The number of lines holding the string "instruction" is all that is wanted; count them in the records below.

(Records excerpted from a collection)
++++++

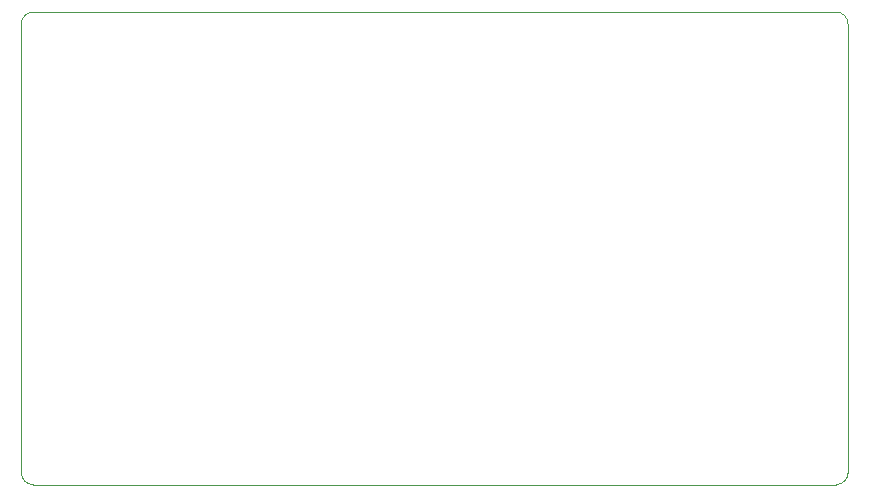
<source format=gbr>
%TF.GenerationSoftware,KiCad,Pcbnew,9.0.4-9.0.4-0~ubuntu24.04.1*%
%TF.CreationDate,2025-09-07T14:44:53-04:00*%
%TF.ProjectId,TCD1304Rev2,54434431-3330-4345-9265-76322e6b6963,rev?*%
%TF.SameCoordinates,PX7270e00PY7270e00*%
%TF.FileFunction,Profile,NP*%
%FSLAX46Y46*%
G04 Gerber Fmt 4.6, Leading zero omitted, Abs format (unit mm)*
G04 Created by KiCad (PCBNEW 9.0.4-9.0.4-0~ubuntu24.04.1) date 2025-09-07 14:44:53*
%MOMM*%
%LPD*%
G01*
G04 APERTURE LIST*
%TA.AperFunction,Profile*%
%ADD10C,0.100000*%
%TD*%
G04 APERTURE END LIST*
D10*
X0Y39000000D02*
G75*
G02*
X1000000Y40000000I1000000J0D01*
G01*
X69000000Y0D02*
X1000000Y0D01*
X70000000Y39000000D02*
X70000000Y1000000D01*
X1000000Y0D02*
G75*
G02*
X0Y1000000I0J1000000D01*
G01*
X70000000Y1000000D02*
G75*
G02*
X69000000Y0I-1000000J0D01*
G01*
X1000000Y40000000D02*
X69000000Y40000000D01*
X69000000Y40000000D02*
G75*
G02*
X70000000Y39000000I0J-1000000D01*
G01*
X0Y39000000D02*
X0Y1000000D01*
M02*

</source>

++++++

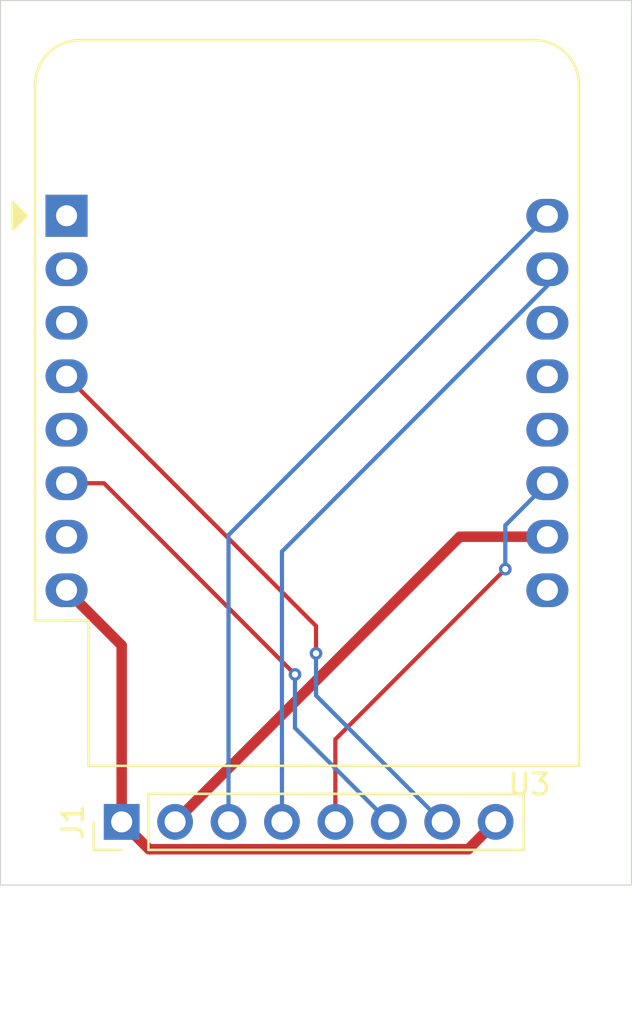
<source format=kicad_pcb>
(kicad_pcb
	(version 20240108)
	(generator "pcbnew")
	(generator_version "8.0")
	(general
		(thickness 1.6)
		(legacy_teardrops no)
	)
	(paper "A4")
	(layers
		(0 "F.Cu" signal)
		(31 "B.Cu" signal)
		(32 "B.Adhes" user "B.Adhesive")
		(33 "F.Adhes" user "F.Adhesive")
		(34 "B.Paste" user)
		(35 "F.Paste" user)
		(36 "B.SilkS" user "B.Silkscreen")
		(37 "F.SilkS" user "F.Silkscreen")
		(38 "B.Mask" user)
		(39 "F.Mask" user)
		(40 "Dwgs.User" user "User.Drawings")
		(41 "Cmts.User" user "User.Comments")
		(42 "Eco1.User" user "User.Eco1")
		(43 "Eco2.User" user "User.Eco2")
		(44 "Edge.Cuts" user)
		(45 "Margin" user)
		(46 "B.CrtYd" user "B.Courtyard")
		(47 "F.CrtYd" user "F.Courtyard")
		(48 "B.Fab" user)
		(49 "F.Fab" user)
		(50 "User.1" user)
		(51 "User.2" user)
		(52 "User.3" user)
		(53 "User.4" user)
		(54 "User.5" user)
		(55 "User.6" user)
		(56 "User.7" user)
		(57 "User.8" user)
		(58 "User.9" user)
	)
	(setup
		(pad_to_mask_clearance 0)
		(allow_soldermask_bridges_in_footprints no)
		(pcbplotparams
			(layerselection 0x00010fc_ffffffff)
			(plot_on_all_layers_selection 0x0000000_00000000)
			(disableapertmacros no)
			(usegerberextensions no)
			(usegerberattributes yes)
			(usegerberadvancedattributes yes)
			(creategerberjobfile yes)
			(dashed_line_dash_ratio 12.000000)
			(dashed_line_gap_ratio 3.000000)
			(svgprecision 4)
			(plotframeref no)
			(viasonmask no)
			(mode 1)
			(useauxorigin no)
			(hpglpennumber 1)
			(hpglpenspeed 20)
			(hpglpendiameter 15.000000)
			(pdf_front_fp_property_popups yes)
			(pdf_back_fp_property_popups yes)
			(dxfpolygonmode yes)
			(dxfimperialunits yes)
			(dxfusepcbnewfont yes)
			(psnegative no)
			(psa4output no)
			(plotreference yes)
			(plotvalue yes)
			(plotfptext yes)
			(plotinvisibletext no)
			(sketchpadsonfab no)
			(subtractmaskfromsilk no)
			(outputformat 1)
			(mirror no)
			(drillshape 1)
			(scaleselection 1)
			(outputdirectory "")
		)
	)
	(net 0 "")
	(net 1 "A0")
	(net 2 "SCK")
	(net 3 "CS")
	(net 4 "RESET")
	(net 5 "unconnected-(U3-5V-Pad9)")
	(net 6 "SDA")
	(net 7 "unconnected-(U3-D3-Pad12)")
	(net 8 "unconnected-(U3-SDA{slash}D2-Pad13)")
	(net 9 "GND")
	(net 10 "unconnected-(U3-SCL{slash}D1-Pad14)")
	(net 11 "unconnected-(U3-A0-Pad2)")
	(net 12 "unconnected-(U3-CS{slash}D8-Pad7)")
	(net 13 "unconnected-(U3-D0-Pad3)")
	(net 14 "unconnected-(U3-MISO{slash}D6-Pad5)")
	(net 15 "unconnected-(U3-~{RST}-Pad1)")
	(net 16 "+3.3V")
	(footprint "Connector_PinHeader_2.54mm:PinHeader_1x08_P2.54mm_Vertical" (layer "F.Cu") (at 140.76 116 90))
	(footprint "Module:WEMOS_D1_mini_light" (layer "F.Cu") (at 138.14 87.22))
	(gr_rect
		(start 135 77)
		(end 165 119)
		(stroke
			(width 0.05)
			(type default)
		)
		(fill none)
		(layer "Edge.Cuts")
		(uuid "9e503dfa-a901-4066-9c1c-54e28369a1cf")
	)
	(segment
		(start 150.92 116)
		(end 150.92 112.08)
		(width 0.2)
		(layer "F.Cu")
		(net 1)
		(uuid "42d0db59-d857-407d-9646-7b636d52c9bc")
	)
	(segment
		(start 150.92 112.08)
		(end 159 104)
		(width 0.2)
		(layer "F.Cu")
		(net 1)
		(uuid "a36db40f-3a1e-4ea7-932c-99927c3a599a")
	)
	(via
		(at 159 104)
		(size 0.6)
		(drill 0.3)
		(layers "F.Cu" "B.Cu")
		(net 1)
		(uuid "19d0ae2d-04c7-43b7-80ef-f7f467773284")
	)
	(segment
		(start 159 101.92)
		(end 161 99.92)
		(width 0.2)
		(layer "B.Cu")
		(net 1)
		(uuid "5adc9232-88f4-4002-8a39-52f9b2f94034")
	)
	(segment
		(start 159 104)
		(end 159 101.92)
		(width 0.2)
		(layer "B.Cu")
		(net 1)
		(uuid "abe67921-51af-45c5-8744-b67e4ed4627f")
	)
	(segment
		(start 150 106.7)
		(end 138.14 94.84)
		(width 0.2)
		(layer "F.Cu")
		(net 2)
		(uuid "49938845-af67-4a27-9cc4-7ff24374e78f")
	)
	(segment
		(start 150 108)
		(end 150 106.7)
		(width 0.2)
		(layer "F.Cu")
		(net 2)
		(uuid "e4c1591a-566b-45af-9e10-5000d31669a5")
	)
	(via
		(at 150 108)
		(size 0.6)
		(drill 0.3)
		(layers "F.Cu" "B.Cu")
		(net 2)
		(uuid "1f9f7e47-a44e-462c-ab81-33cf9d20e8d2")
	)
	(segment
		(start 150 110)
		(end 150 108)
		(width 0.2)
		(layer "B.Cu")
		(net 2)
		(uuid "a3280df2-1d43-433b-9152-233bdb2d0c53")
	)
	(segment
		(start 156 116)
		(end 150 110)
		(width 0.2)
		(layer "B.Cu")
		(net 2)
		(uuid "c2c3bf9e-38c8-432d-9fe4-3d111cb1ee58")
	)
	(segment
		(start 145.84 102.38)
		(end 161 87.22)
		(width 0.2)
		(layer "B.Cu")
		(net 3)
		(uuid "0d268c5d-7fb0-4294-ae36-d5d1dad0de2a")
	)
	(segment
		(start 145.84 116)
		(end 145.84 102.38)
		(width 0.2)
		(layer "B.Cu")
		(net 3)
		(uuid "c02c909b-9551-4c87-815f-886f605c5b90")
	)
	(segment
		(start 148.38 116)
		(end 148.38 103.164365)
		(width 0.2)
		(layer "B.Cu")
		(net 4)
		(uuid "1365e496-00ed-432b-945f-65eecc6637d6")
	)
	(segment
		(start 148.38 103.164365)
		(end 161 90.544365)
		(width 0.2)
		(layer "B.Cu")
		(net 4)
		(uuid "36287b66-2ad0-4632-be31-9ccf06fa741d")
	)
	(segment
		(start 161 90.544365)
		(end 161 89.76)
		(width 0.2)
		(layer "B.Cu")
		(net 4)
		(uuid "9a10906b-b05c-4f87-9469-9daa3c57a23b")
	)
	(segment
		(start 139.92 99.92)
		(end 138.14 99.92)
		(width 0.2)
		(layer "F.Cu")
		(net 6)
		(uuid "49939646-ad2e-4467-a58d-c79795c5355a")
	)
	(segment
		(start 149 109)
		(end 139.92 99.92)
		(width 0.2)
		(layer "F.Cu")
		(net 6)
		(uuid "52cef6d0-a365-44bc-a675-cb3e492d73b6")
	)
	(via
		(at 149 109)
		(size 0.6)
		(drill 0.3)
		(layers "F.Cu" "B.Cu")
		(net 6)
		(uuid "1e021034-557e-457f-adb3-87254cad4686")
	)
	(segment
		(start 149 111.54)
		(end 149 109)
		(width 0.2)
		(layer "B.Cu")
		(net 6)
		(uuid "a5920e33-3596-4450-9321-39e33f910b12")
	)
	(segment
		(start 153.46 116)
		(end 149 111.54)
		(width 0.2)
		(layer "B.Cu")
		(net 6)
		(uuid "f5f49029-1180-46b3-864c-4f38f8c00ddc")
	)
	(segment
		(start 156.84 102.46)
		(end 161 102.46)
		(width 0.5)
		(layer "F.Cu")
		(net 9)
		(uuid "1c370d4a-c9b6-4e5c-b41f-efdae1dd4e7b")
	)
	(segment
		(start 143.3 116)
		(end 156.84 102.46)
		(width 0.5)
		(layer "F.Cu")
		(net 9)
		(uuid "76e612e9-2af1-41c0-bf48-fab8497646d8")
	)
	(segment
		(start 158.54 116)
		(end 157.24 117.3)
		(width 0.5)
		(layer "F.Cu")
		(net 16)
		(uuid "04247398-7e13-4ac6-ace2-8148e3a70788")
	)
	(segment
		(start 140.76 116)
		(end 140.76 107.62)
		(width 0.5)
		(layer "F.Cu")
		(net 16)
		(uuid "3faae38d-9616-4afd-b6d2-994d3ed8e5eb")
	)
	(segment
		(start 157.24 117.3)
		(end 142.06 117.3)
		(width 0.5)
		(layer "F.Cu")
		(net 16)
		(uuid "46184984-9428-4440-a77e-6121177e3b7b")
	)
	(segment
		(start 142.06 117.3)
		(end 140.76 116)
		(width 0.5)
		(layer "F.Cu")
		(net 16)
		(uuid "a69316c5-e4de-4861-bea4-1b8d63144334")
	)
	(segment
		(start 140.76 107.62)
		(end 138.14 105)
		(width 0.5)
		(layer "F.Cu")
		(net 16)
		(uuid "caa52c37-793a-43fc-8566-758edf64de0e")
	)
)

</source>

++++++

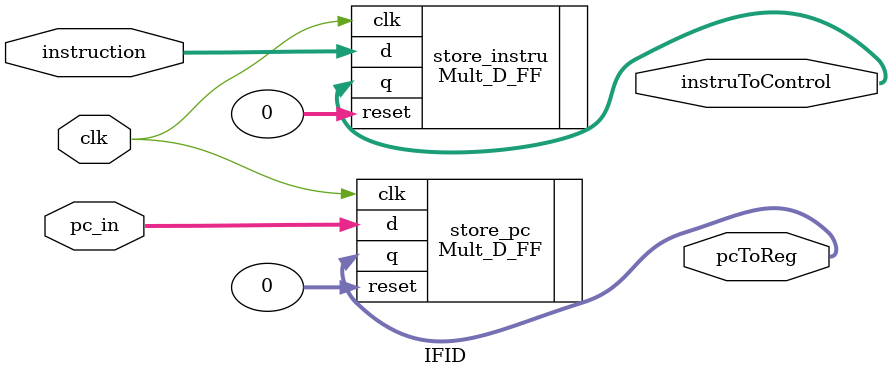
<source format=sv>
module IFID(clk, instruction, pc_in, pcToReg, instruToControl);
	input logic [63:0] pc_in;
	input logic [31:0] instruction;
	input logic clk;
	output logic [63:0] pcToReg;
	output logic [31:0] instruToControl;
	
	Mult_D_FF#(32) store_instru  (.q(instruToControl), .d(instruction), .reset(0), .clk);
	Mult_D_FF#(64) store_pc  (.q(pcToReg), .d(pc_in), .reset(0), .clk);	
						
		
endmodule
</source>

++++++

Result of this task: 3